What is being asked: Go to the line holding "left front paw: (752, 585)" in the data below and repeat it exactly, then each line after it up to and including the one holding "right eye: (404, 191)". Omit pictures.

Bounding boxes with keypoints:
--------------------------------
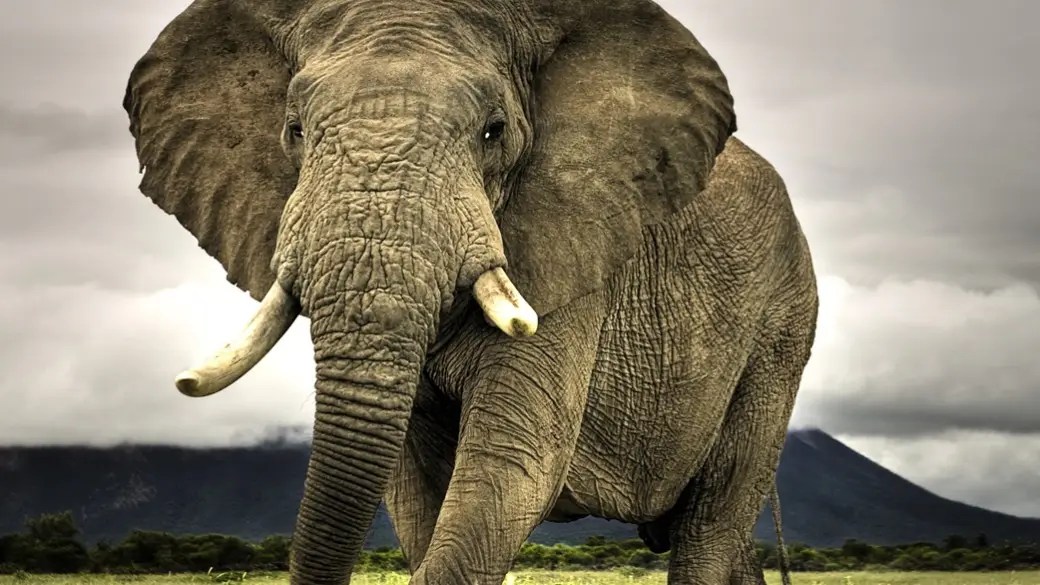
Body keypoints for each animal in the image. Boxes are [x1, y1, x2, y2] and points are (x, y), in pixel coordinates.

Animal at [121, 0, 818, 584]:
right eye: (293, 130)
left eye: (494, 131)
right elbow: (414, 493)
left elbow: (511, 469)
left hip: (781, 329)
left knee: (710, 524)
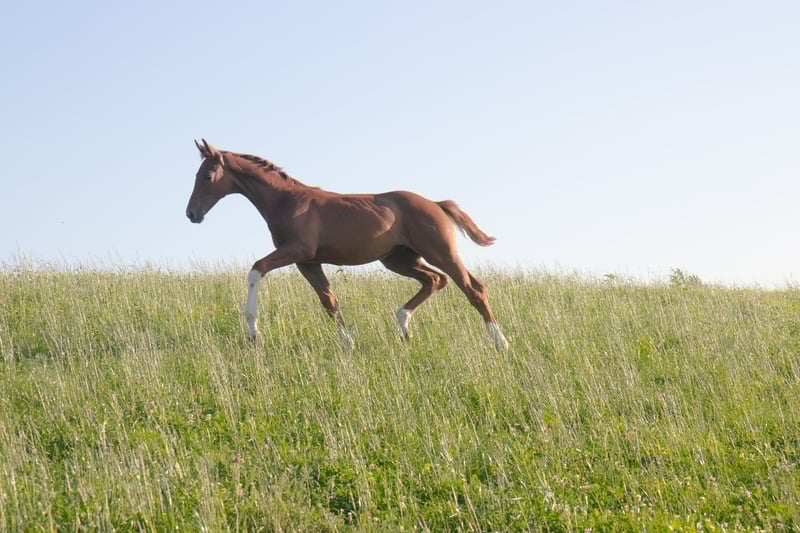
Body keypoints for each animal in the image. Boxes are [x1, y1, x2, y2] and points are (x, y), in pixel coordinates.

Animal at [185, 139, 509, 351]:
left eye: (207, 175)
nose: (192, 214)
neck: (287, 201)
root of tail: (436, 204)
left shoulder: (297, 252)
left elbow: (256, 269)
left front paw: (253, 331)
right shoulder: (308, 262)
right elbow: (329, 301)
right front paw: (348, 343)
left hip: (440, 252)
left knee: (472, 288)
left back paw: (500, 342)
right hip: (399, 259)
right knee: (434, 280)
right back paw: (403, 325)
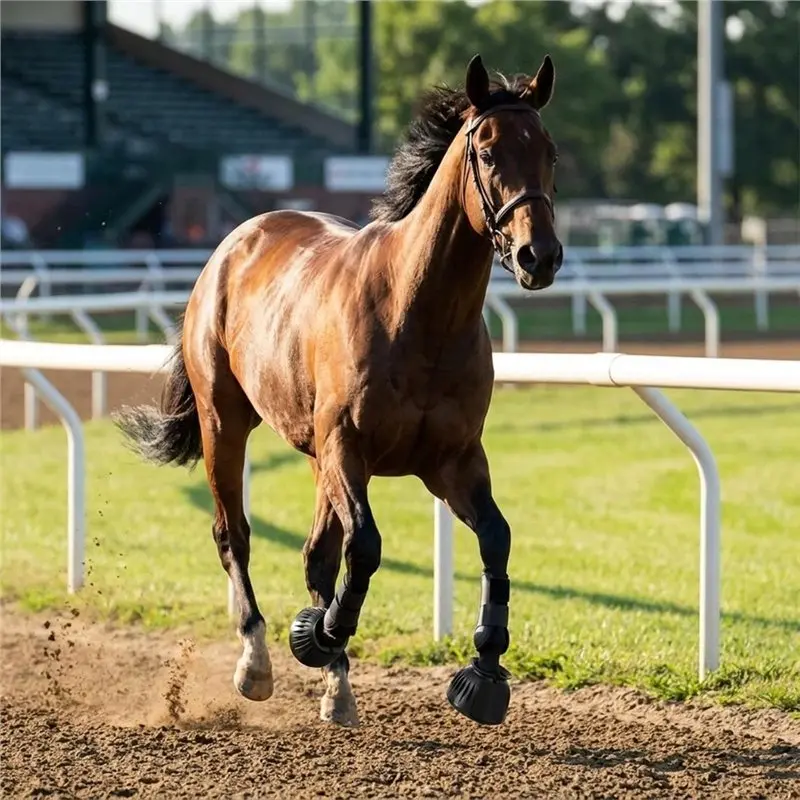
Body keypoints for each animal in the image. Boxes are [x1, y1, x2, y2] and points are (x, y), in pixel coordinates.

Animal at [115, 53, 562, 727]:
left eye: (549, 153)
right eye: (487, 151)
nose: (541, 255)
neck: (418, 313)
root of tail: (235, 240)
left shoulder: (452, 461)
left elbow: (496, 538)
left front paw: (483, 673)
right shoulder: (347, 448)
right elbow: (367, 546)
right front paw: (319, 633)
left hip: (312, 450)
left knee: (316, 553)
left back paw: (337, 685)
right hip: (227, 422)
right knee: (234, 533)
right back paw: (259, 659)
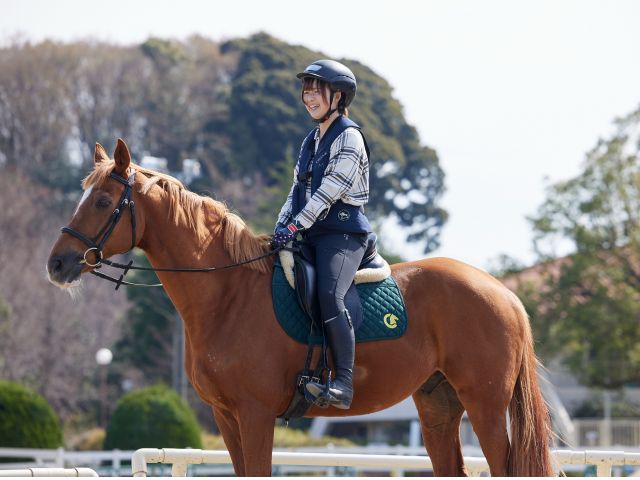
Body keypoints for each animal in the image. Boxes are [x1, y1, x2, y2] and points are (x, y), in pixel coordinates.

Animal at [46, 139, 553, 476]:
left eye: (104, 201)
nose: (57, 263)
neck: (228, 295)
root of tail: (504, 292)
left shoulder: (254, 414)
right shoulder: (227, 417)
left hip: (486, 406)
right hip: (438, 408)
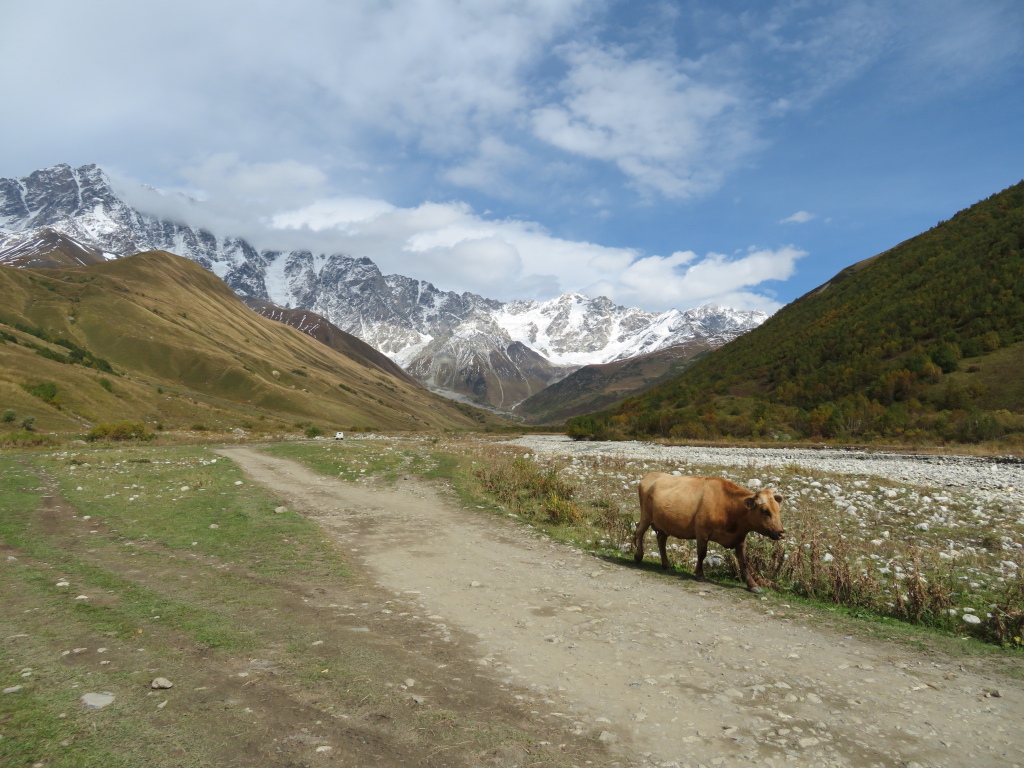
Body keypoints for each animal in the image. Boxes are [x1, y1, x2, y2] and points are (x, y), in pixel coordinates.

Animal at [630, 475, 782, 593]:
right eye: (765, 511)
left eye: (778, 509)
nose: (781, 533)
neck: (728, 507)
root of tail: (651, 476)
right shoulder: (702, 532)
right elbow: (702, 554)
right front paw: (699, 574)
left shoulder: (740, 538)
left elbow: (744, 561)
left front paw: (752, 585)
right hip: (646, 517)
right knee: (639, 532)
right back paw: (638, 556)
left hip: (664, 524)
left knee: (661, 539)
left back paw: (666, 565)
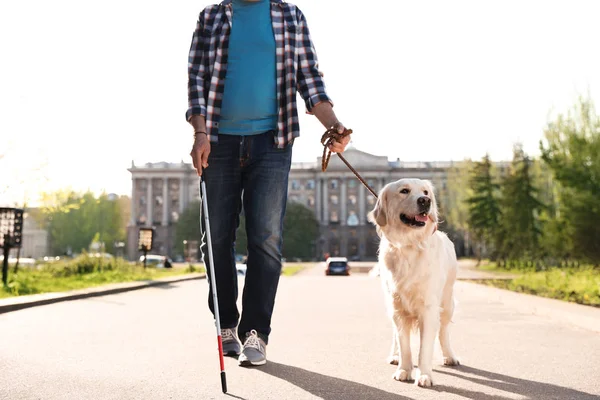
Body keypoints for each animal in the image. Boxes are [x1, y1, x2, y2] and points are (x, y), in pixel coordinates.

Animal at [366, 178, 460, 388]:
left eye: (425, 192)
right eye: (404, 191)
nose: (425, 201)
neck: (409, 245)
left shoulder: (429, 308)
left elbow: (425, 347)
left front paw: (424, 375)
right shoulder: (398, 307)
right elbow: (404, 344)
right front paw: (404, 370)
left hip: (447, 302)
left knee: (444, 331)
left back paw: (450, 357)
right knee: (395, 335)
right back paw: (394, 356)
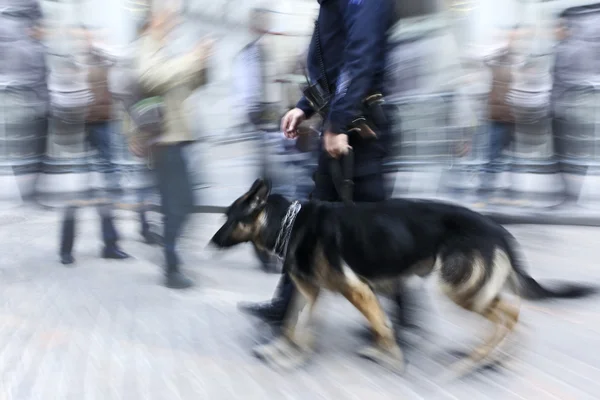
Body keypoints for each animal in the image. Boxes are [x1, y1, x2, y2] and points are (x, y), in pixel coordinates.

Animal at [211, 180, 596, 380]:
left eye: (229, 217)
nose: (210, 242)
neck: (289, 223)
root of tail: (499, 229)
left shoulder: (358, 291)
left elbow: (382, 327)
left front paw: (393, 360)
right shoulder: (311, 292)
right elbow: (295, 325)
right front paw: (288, 355)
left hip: (457, 288)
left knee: (509, 316)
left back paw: (472, 362)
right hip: (471, 290)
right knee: (512, 316)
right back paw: (492, 358)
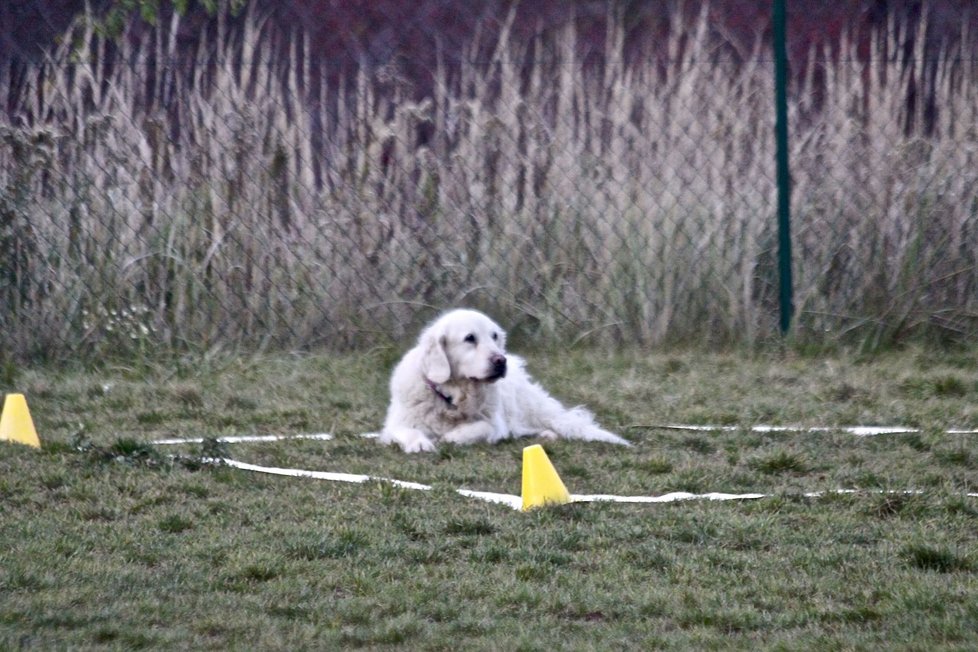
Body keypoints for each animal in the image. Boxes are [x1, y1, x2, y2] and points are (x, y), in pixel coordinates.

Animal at [378, 306, 628, 450]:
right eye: (470, 338)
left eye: (495, 336)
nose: (501, 360)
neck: (453, 398)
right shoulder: (395, 424)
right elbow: (407, 431)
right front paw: (420, 443)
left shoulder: (495, 425)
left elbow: (481, 427)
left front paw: (453, 437)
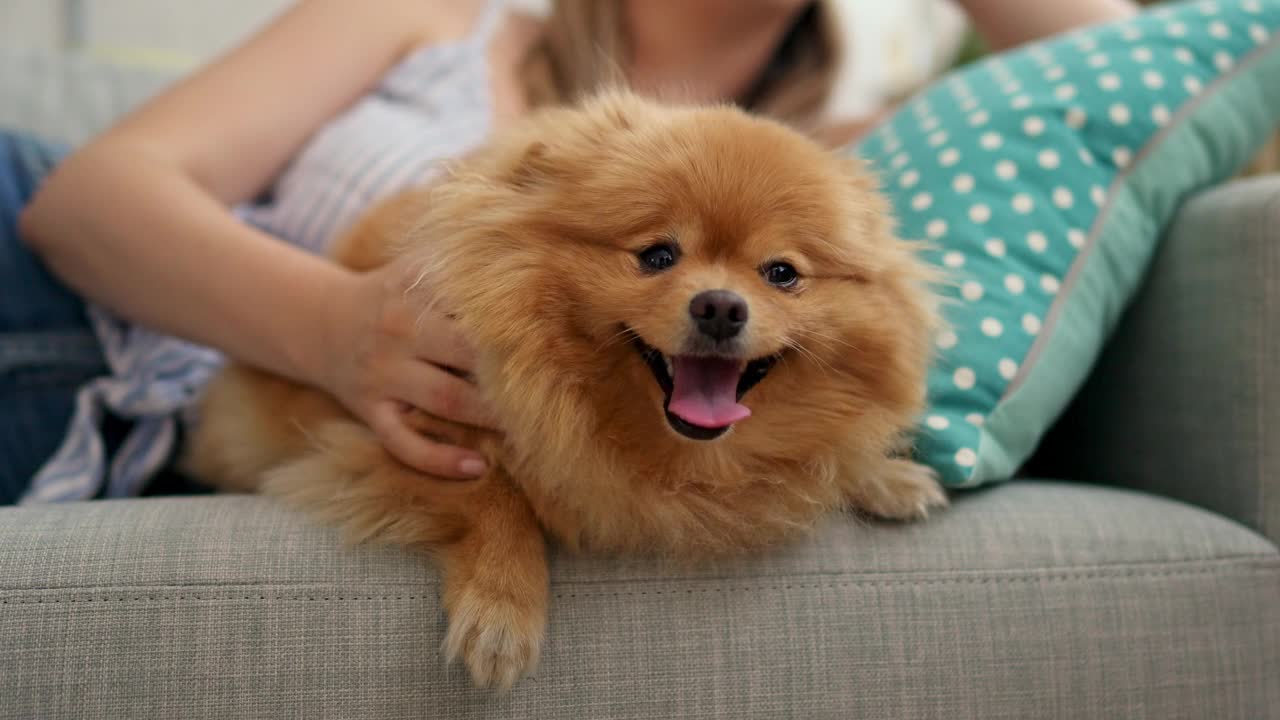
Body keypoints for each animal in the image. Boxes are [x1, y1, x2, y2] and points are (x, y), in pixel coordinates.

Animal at [189, 89, 952, 691]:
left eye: (782, 273)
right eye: (658, 255)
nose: (719, 306)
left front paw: (882, 475)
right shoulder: (383, 431)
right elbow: (492, 492)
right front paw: (502, 608)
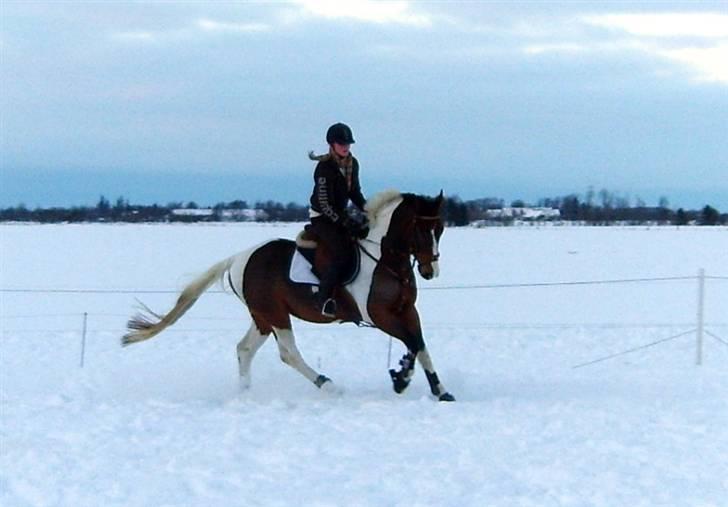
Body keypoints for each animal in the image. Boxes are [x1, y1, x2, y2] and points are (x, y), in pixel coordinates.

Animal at [125, 189, 456, 402]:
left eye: (440, 228)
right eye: (419, 229)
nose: (430, 270)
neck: (385, 259)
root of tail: (239, 258)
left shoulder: (407, 311)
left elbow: (419, 344)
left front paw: (439, 390)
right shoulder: (379, 316)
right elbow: (411, 342)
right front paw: (401, 378)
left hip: (262, 316)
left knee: (244, 349)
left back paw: (245, 394)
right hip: (275, 314)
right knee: (288, 353)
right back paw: (328, 385)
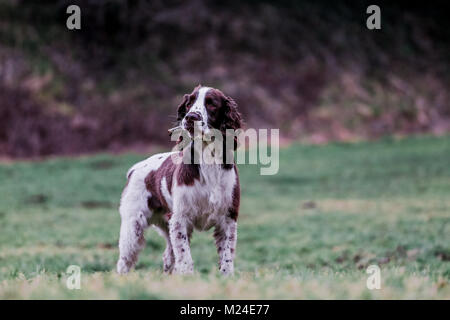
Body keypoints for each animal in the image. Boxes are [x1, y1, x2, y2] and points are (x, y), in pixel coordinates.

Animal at [116, 85, 243, 276]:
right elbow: (184, 258)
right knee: (124, 261)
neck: (207, 159)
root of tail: (135, 168)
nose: (191, 117)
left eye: (212, 104)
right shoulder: (180, 219)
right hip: (133, 225)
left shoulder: (228, 219)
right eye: (189, 103)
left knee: (168, 256)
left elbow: (226, 258)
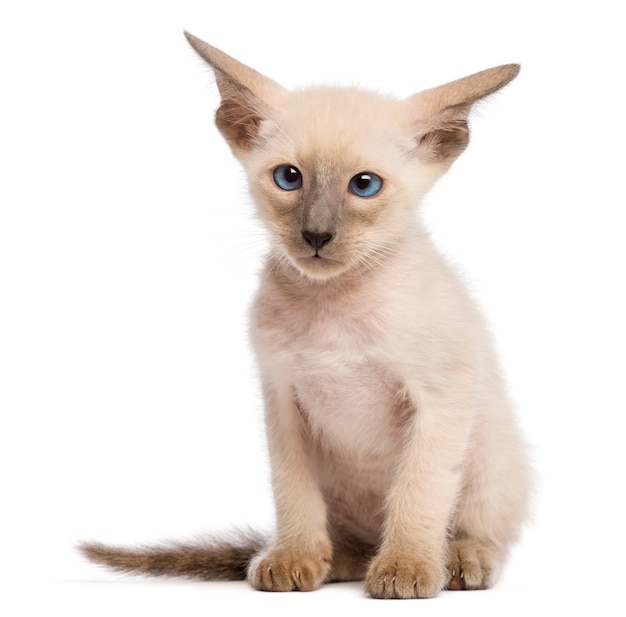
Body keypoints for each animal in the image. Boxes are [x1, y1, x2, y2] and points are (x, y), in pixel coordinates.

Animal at [77, 32, 528, 596]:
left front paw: (405, 568)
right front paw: (294, 557)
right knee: (352, 542)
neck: (331, 305)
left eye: (364, 185)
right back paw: (335, 559)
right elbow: (292, 490)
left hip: (490, 450)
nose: (316, 235)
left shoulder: (441, 397)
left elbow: (418, 490)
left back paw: (459, 559)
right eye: (289, 178)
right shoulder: (282, 396)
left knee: (481, 524)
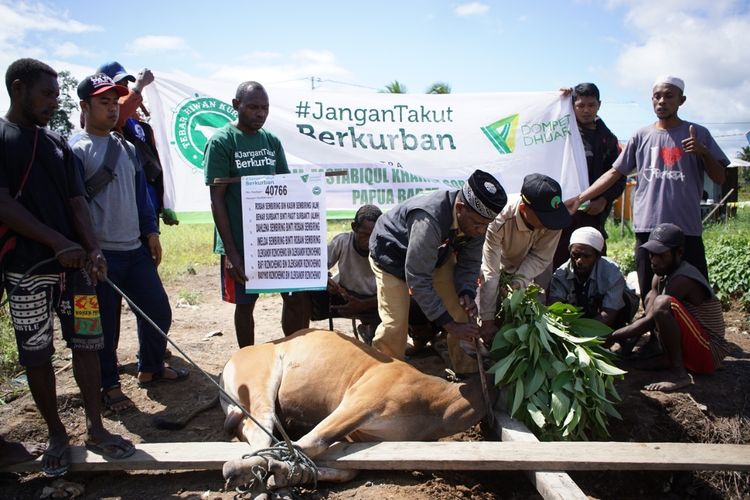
--------------------------------
Your solution:
left front paw: (752, 585)
right hip: (646, 517)
right knee: (639, 532)
right back paw: (638, 556)
left hip: (664, 524)
left knee: (661, 539)
left back paw: (666, 565)
Body keypoints for each animal in the image. Boxes are [x1, y1, x2, y2] and points are (x, y), in pixel coordinates.

Animal at [366, 178, 460, 388]:
left eye: (425, 192)
right eye: (404, 191)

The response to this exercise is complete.